Opdracht.
Zet de regels uit alle records hieronder om in een genummerde lijst. Laat lege regels weg.

Beschikbare gegevens.
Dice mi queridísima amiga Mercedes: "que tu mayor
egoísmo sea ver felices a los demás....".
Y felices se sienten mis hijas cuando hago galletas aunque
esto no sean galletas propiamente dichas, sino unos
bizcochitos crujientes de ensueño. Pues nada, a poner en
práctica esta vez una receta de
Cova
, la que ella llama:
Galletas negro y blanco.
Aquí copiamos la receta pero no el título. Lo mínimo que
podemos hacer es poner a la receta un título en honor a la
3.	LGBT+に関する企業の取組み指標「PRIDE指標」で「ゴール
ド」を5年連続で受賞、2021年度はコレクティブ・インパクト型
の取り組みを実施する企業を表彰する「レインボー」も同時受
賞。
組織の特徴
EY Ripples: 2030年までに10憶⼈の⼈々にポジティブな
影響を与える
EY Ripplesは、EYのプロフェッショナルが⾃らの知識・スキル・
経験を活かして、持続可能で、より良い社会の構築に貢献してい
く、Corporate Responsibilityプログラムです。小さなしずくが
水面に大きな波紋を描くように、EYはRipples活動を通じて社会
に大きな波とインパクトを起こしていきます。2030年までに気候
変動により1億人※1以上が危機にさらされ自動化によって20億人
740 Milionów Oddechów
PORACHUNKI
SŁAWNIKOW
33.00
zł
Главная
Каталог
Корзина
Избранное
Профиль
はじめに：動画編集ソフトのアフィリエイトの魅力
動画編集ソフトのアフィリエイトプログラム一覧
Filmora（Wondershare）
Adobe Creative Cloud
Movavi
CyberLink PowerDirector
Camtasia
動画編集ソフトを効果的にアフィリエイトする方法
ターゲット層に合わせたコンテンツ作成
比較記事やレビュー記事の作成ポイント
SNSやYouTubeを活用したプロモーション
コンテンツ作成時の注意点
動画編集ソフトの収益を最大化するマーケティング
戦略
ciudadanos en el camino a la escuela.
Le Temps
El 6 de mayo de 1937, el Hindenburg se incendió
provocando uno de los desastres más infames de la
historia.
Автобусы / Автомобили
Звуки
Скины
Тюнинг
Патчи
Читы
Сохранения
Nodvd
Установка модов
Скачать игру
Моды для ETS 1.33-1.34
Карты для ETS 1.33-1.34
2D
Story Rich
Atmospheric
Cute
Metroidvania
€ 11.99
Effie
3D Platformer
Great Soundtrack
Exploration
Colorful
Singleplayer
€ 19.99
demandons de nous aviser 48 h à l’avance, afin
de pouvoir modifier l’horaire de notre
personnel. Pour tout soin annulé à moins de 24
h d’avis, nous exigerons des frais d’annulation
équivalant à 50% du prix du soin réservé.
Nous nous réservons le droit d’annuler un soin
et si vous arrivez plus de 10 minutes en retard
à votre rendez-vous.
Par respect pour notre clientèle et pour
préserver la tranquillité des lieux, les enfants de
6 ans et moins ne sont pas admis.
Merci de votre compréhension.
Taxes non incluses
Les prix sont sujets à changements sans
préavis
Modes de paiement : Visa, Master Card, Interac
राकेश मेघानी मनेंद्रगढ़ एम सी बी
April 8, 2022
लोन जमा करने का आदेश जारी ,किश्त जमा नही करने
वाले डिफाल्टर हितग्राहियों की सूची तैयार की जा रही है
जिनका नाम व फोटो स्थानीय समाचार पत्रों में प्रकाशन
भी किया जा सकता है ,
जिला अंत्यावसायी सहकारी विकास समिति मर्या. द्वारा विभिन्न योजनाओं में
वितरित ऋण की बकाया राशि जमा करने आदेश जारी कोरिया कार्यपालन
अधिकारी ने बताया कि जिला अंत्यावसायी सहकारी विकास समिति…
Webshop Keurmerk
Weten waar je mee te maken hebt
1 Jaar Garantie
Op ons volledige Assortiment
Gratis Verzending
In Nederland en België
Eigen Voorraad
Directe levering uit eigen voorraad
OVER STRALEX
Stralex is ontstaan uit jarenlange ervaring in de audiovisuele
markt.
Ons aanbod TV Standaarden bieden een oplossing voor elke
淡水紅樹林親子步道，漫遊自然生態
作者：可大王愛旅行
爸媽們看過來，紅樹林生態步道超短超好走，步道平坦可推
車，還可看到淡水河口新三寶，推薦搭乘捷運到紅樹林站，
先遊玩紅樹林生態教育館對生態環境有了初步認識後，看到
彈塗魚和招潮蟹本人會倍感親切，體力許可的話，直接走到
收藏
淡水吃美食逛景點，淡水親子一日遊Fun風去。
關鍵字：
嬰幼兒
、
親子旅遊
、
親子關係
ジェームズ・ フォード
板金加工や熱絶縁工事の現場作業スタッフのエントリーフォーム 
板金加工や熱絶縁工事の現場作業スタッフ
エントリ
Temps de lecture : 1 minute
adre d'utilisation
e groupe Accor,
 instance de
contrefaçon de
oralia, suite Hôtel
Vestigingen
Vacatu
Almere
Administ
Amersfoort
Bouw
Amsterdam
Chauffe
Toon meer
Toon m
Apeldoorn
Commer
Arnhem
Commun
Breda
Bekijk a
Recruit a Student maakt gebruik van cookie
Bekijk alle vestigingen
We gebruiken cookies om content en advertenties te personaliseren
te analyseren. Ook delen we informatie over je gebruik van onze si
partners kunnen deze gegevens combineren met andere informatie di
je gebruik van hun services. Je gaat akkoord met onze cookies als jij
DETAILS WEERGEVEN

Antwoordruimte.
1. Dice mi queridísima amiga Mercedes: "que tu mayor
2. egoísmo sea ver felices a los demás....".
3. Y felices se sienten mis hijas cuando hago galletas aunque
4. esto no sean galletas propiamente dichas, sino unos
5. bizcochitos crujientes de ensueño. Pues nada, a poner en
6. práctica esta vez una receta de
7. Cova
8. , la que ella llama:
9. Galletas negro y blanco.
10. Aquí copiamos la receta pero no el título. Lo mínimo que
11. podemos hacer es poner a la receta un título en honor a la
12. 3.	LGBT+に関する企業の取組み指標「PRIDE指標」で「ゴール
13. ド」を5年連続で受賞、2021年度はコレクティブ・インパクト型
14. の取り組みを実施する企業を表彰する「レインボー」も同時受
15. 賞。
16. 組織の特徴
17. EY Ripples: 2030年までに10憶⼈の⼈々にポジティブな
18. 影響を与える
19. EY Ripplesは、EYのプロフェッショナルが⾃らの知識・スキル・
20. 経験を活かして、持続可能で、より良い社会の構築に貢献してい
21. く、Corporate Responsibilityプログラムです。小さなしずくが
22. 水面に大きな波紋を描くように、EYはRipples活動を通じて社会
23. に大きな波とインパクトを起こしていきます。2030年までに気候
24. 変動により1億人※1以上が危機にさらされ自動化によって20億人
25. 740 Milionów Oddechów
26. PORACHUNKI
27. SŁAWNIKOW
28. 33.00
29. zł
30. Главная
31. Каталог
32. Корзина
33. Избранное
34. Профиль
35. はじめに：動画編集ソフトのアフィリエイトの魅力
36. 動画編集ソフトのアフィリエイトプログラム一覧
37. Filmora（Wondershare）
38. Adobe Creative Cloud
39. Movavi
40. CyberLink PowerDirector
41. Camtasia
42. 動画編集ソフトを効果的にアフィリエイトする方法
43. ターゲット層に合わせたコンテンツ作成
44. 比較記事やレビュー記事の作成ポイント
45. SNSやYouTubeを活用したプロモーション
46. コンテンツ作成時の注意点
47. 動画編集ソフトの収益を最大化するマーケティング
48. 戦略
49. ciudadanos en el camino a la escuela.
50. Le Temps
51. El 6 de mayo de 1937, el Hindenburg se incendió
52. provocando uno de los desastres más infames de la
53. historia.
54. Автобусы / Автомобили
55. Звуки
56. Скины
57. Тюнинг
58. Патчи
59. Читы
60. Сохранения
61. Nodvd
62. Установка модов
63. Скачать игру
64. Моды для ETS 1.33-1.34
65. Карты для ETS 1.33-1.34
66. 2D
67. Story Rich
68. Atmospheric
69. Cute
70. Metroidvania
71. € 11.99
72. Effie
73. 3D Platformer
74. Great Soundtrack
75. Exploration
76. Colorful
77. Singleplayer
78. € 19.99
79. demandons de nous aviser 48 h à l’avance, afin
80. de pouvoir modifier l’horaire de notre
81. personnel. Pour tout soin annulé à moins de 24
82. h d’avis, nous exigerons des frais d’annulation
83. équivalant à 50% du prix du soin réservé.
84. Nous nous réservons le droit d’annuler un soin
85. et si vous arrivez plus de 10 minutes en retard
86. à votre rendez-vous.
87. Par respect pour notre clientèle et pour
88. préserver la tranquillité des lieux, les enfants de
89. 6 ans et moins ne sont pas admis.
90. Merci de votre compréhension.
91. Taxes non incluses
92. Les prix sont sujets à changements sans
93. préavis
94. Modes de paiement : Visa, Master Card, Interac
95. राकेश मेघानी मनेंद्रगढ़ एम सी बी
96. April 8, 2022
97. लोन जमा करने का आदेश जारी ,किश्त जमा नही करने
98. वाले डिफाल्टर हितग्राहियों की सूची तैयार की जा रही है
99. जिनका नाम व फोटो स्थानीय समाचार पत्रों में प्रकाशन
100. भी किया जा सकता है ,
101. जिला अंत्यावसायी सहकारी विकास समिति मर्या. द्वारा विभिन्न योजनाओं में
102. वितरित ऋण की बकाया राशि जमा करने आदेश जारी कोरिया कार्यपालन
103. अधिकारी ने बताया कि जिला अंत्यावसायी सहकारी विकास समिति…
104. Webshop Keurmerk
105. Weten waar je mee te maken hebt
106. 1 Jaar Garantie
107. Op ons volledige Assortiment
108. Gratis Verzending
109. In Nederland en België
110. Eigen Voorraad
111. Directe levering uit eigen voorraad
112. OVER STRALEX
113. Stralex is ontstaan uit jarenlange ervaring in de audiovisuele
114. markt.
115. Ons aanbod TV Standaarden bieden een oplossing voor elke
116. 淡水紅樹林親子步道，漫遊自然生態
117. 作者：可大王愛旅行
118. 爸媽們看過來，紅樹林生態步道超短超好走，步道平坦可推
119. 車，還可看到淡水河口新三寶，推薦搭乘捷運到紅樹林站，
120. 先遊玩紅樹林生態教育館對生態環境有了初步認識後，看到
121. 彈塗魚和招潮蟹本人會倍感親切，體力許可的話，直接走到
122. 收藏
123. 淡水吃美食逛景點，淡水親子一日遊Fun風去。
124. 關鍵字：
125. 嬰幼兒
126. 、
127. 親子旅遊
128. 、
129. 親子關係
130. ジェームズ・ フォード
131. 板金加工や熱絶縁工事の現場作業スタッフのエントリーフォーム 
132. 板金加工や熱絶縁工事の現場作業スタッフ
133. エントリ
134. Temps de lecture : 1 minute
135. adre d'utilisation
136. e groupe Accor,
137.  instance de
138. contrefaçon de
139. oralia, suite Hôtel
140. Vestigingen
141. Vacatu
142. Almere
143. Administ
144. Amersfoort
145. Bouw
146. Amsterdam
147. Chauffe
148. Toon meer
149. Toon m
150. Apeldoorn
151. Commer
152. Arnhem
153. Commun
154. Breda
155. Bekijk a
156. Recruit a Student maakt gebruik van cookie
157. Bekijk alle vestigingen
158. We gebruiken cookies om content en advertenties te personaliseren
159. te analyseren. Ook delen we informatie over je gebruik van onze si
160. partners kunnen deze gegevens combineren met andere informatie di
161. je gebruik van hun services. Je gaat akkoord met onze cookies als jij
162. DETAILS WEERGEVEN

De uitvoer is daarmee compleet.